The late Middle Ages and the modern period have left us works by great painters that are particularly remarkable for their range of reds. Let us mention Van Eyck, Uccello, Carpaccio, Raphael, and later, Rubens and Georges de La Tour. But all artists seemed to love this color and tried to draw various tonalities from it. Accordingly they chose their pigments, taking into account not only their physicochemical properties, their ability to cover or make opaque, their resistance to light, and how easily they could be worked or combined with other pigments but also their price, availability, and—what is most disconcerting to us—the name they went by. Indeed we can observe in the laboratory that in panel paintings from the late Middle Ages, symbolically “negative” reds—those coloring the fires of hell, the face of the Devil, the coat or feathers of infernal creatures, and all impure blood of one kind or another—were often painted with the same pigment: sandarac, a resin lacquer more commonly called “cinnabar of the Indies” or “dragon’s blood.” Various legends circulated in workshops regarding this pigment, a relatively expensive one because it had to be imported from far away. It was believed to come not from a plant resin but from the blood of a dragon, gored by its mortal enemy, the elephant. According to medieval bestiaries, which followed Pliny and the ancient authors here, the inside of the dragon’s body was filled with blood and fire; after a fierce struggle, when the elephant had punctured the dragon’s belly with its tusks, out flowed a thick, foul, red liquid, from which was made a pigment used to paint all the shades of red considered evil. Legend won out over knowledge in this case, and painters’ choices gave priority to the symbolism of the name over the chemical properties of the pigment.

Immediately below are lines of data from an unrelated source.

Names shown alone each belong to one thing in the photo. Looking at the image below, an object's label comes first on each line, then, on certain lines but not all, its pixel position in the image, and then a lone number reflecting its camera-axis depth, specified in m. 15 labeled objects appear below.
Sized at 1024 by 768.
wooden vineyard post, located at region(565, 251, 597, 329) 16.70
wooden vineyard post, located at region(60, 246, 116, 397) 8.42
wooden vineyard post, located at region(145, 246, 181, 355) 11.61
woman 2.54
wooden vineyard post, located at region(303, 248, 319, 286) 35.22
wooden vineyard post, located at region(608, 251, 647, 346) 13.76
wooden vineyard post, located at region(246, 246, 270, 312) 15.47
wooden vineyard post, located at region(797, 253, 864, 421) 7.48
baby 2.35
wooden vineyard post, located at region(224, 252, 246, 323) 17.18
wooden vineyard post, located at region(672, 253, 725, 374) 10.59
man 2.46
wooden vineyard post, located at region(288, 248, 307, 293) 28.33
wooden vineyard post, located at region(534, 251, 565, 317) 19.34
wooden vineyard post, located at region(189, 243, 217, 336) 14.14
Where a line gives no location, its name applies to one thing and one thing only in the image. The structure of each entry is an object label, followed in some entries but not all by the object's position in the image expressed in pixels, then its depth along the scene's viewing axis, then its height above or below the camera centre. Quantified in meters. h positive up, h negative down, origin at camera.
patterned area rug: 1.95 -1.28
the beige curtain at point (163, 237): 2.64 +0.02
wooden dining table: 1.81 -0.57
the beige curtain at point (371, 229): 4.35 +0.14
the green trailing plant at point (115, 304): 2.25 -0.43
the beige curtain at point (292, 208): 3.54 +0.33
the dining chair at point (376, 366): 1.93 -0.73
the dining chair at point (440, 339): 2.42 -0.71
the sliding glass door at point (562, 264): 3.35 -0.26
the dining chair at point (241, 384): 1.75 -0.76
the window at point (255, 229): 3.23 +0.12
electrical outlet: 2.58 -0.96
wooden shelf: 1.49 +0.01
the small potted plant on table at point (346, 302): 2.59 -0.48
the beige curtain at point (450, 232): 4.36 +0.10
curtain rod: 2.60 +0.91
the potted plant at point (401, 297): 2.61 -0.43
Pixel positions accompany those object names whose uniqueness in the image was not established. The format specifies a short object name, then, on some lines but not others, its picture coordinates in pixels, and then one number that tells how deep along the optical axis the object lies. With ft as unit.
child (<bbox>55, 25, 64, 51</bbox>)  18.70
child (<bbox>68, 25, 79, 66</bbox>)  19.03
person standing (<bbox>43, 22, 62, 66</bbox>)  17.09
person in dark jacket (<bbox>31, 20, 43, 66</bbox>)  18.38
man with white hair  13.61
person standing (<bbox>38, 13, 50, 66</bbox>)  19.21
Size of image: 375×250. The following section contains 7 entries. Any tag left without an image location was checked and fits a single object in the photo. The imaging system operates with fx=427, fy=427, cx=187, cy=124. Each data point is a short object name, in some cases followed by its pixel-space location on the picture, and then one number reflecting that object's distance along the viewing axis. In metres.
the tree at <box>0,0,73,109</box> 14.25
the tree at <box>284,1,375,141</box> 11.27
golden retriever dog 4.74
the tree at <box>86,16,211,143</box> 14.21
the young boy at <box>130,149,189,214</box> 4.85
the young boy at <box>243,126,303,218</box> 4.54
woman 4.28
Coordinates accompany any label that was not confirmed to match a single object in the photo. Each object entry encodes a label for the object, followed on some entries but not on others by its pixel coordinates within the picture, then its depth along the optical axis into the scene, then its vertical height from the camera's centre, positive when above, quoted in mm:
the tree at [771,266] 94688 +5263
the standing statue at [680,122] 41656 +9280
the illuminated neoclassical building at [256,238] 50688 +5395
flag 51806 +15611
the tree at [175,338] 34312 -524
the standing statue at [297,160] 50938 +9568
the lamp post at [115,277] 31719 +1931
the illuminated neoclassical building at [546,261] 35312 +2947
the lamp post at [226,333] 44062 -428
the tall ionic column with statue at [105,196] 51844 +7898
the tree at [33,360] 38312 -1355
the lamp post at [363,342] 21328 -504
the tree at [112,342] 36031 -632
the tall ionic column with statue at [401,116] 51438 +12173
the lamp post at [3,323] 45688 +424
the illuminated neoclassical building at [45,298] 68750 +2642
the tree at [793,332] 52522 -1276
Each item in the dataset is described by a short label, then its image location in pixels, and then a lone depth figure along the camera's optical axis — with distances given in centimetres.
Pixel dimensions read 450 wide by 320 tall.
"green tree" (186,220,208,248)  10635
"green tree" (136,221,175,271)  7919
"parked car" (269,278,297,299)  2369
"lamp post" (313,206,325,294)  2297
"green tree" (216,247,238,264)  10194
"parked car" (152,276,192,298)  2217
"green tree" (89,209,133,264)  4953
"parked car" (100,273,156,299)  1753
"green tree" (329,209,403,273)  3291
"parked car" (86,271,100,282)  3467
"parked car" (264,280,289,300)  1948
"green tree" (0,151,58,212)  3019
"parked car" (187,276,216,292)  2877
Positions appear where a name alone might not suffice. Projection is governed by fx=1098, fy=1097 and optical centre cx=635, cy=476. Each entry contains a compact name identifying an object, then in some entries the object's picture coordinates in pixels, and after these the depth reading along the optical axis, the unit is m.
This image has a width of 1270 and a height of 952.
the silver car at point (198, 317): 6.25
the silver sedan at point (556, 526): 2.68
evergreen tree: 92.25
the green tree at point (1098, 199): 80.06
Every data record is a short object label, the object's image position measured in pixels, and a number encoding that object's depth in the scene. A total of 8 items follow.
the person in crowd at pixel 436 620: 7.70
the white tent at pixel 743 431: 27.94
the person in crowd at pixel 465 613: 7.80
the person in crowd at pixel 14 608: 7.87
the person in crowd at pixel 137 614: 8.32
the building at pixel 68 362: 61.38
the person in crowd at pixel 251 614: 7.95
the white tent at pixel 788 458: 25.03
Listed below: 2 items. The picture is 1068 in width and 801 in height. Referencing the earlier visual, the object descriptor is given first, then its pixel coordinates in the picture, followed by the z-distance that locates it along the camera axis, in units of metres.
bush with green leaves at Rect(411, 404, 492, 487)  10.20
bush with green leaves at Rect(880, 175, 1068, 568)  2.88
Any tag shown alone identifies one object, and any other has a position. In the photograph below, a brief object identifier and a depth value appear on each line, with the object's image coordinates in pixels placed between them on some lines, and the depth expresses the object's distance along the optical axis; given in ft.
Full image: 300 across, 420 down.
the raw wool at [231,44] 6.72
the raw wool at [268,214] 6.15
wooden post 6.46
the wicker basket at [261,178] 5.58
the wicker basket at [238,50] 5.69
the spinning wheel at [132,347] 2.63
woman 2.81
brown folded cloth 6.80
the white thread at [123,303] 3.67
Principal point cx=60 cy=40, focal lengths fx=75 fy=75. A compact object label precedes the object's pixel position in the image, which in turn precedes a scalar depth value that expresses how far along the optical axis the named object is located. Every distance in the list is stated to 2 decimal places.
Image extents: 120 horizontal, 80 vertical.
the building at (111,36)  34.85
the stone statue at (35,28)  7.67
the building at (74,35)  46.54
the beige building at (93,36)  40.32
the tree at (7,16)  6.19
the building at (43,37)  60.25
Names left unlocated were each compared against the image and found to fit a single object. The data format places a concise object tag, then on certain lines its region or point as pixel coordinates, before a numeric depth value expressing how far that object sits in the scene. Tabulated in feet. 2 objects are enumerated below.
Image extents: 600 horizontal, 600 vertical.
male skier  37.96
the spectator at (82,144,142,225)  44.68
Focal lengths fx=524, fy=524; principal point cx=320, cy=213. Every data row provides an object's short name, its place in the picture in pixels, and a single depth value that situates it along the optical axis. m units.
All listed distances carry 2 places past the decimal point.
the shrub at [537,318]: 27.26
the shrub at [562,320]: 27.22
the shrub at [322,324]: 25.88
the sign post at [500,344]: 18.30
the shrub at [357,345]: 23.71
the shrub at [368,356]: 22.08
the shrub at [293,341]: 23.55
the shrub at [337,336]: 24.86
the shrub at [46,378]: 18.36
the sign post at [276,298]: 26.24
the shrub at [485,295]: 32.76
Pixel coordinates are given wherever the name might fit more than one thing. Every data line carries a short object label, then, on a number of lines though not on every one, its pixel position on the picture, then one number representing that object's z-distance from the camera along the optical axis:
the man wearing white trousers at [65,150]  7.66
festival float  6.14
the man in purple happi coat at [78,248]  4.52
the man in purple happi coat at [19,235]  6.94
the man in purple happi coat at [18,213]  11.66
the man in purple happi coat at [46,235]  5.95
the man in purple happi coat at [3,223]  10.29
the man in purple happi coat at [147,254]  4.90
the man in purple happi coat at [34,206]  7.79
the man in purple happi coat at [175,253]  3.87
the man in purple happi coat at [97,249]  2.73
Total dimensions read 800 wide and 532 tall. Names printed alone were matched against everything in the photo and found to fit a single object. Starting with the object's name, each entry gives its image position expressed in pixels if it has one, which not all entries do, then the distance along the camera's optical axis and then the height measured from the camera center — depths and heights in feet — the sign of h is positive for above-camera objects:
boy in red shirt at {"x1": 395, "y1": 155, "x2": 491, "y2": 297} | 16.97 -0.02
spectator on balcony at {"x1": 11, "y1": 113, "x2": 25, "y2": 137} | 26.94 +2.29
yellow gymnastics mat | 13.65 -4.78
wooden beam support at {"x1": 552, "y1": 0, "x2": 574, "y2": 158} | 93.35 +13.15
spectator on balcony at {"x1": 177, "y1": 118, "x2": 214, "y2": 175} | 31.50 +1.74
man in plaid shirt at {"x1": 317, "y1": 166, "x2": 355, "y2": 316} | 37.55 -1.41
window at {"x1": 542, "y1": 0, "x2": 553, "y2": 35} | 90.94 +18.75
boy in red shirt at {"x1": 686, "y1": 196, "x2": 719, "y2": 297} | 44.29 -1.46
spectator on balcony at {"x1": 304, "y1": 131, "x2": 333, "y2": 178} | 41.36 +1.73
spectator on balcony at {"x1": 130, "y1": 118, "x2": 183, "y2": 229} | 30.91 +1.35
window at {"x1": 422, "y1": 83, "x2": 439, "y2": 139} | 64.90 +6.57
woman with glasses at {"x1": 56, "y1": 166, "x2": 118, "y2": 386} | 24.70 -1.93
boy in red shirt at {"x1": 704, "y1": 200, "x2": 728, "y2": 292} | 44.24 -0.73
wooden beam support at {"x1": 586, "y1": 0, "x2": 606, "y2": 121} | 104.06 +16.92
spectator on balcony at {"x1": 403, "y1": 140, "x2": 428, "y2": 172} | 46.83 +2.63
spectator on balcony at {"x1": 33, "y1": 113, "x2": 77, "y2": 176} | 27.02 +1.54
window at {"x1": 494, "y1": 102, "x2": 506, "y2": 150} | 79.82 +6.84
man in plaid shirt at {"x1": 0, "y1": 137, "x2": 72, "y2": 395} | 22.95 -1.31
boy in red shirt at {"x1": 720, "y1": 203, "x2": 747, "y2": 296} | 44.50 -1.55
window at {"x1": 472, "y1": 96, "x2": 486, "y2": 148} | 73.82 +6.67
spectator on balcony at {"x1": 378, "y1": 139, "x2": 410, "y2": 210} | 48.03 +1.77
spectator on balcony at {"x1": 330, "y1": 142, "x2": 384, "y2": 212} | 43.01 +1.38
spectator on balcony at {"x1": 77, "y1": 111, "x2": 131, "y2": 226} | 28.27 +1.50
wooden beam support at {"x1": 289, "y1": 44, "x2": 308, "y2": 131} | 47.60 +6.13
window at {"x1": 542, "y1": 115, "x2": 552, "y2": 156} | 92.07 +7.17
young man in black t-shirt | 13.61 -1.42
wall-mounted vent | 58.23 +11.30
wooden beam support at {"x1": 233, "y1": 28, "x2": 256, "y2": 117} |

Unlike the dyers, the painters of the modern period hardly profited at all from the discovery of the New World or the settling of Europeans in the Americas. No truly new colorants resulted from these events. But Mexican cochineal, transformed into lacquer, allowed them to perfect a subtle, delicate pigment in the range of reds, superior to earlier lacquers from brazilwood or kermes for fixing a glaze over vermilion. Beginning in the sixteenth century, vermilion experienced a steady rise in popularity and its production became something of an industry, first in Venice, the European capital of color, and then in the Netherlands and Germany. It was sold in apothecaries, hardware shops, and paint stores, and even though it was more expensive and less stable than minium, it eventually contributed to that pigment’s decline.